### Problema proposto 1:
Segundo o texto sobre as Meditações, em que língua Marco Aurélio escreveu os doze livros da obra?

====== Texto fornecido ======

Meditações

livros de Marco Aurélio
 Nota: Este artigo é sobre uma série de livros. Para a prática de meditação, veja meditação.

Meditações (em grego Τὰ εἰς ἑαυτόν, Ta eis heautón literalmente "[pensamentos/escritos] endereçados a si mesmo") é o título de uma série de escritos pessoais do imperador romano Marco Aurélio onde ele apresentou suas ideias sobre a filosofia estoica.

Frontispício da primeira edição impressa das Meditações, preparada por Wilhelm Xylander e impressa por Conrad e Andreas Gessner em 1559

Marco Aurélio escreveu os doze livros das Meditações em grego, como uma fonte para sua própria orientação e para se melhorar como pessoa. É possível que grande parte da obra tenha sido escrita em Sírmio, onde ele passou muito tempo planejando campanhas militares entre os anos de 170 a 180. Sabe-se que partes dela foram escritas enquanto ele estava acampado em Aquinco, na Panônia, devido a notas na própria obra que indicam que o segundo livro foi escrito durante suas campanhas contra os quados, no rio Granova (atual Hron); já o terceiro livro foi escrito em Carnunto. Não se sabe ao certo se ele teve a intenção de publicar seus escritos. O título "Meditações" é apenas o mais célebre dentre diversos outros comumente designados à coleção. A obra segue o formato de citações, que variam em tamanho, de uma frase a parágrafos longos.

====== Listagem ======

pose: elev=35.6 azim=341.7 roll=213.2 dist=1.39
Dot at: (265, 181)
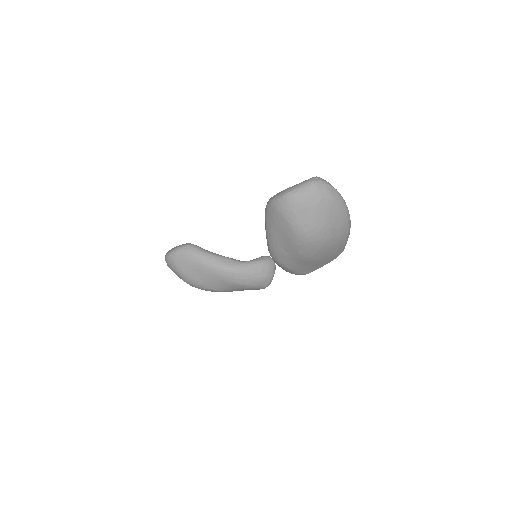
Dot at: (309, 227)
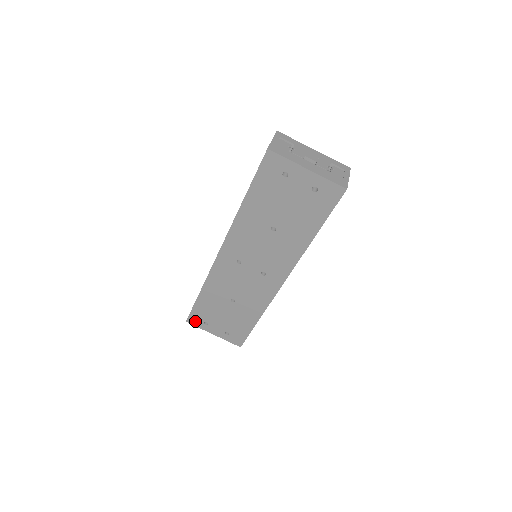
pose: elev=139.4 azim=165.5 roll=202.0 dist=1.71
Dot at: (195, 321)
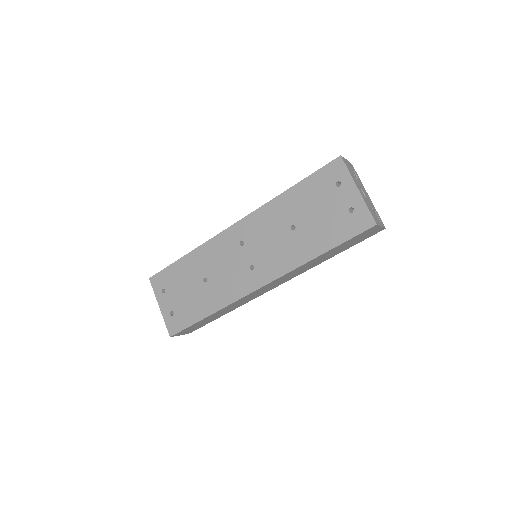
Dot at: (157, 282)
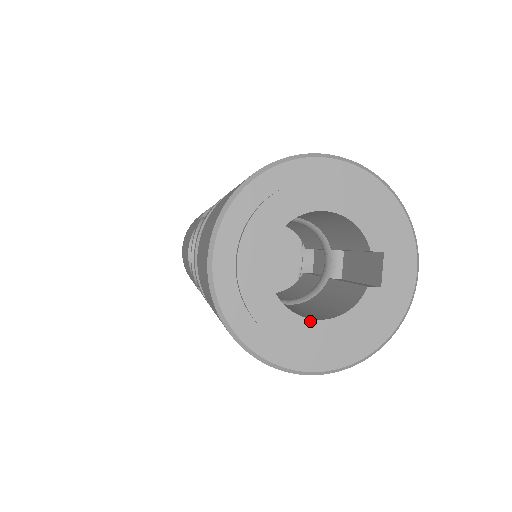
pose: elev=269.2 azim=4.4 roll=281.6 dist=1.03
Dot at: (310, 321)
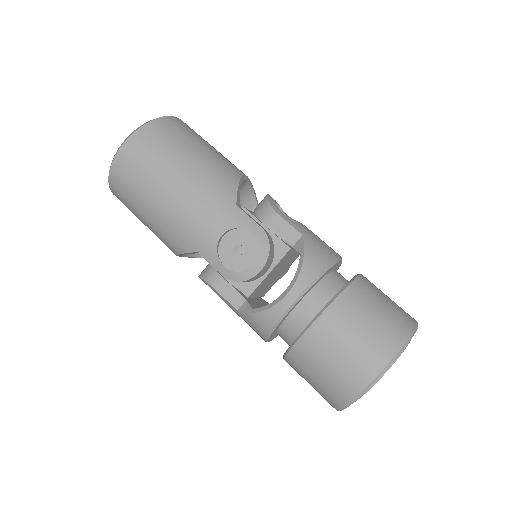
Dot at: occluded
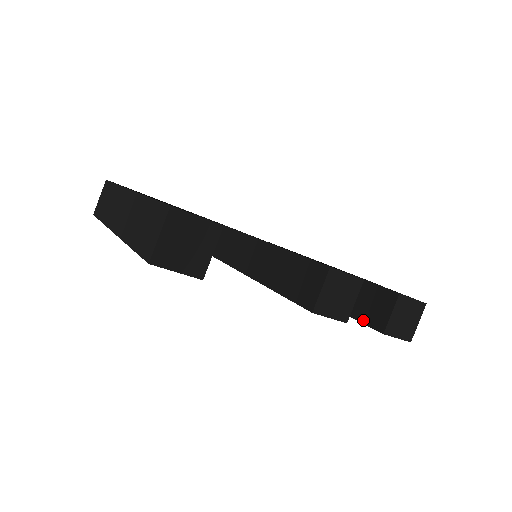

======

### Problema proposto 2:
Reescreva como tabela Markdown as linhas da listagem, da linha que contém "pose: elev=139.4 azim=165.5" até o fim da listagem, com as colunas "Nº" e "Linha" e sem as linhas em branco. Deixe as imagens fora da resposta.

### Resposta correta 1:
Em grego.

### Resposta correta 2:
| Nº | Linha |
|---|---|
| 1 | pose: elev=139.4 azim=165.5 roll=202.0 dist=1.71 |
| 2 | Dot at: (195, 321) |
| 3 | Dot at: (157, 282) |
| 4 | pose: elev=269.2 azim=4.4 roll=281.6 dist=1.03 |
| 5 | Dot at: (310, 321) |
| 6 | Dot at: occluded |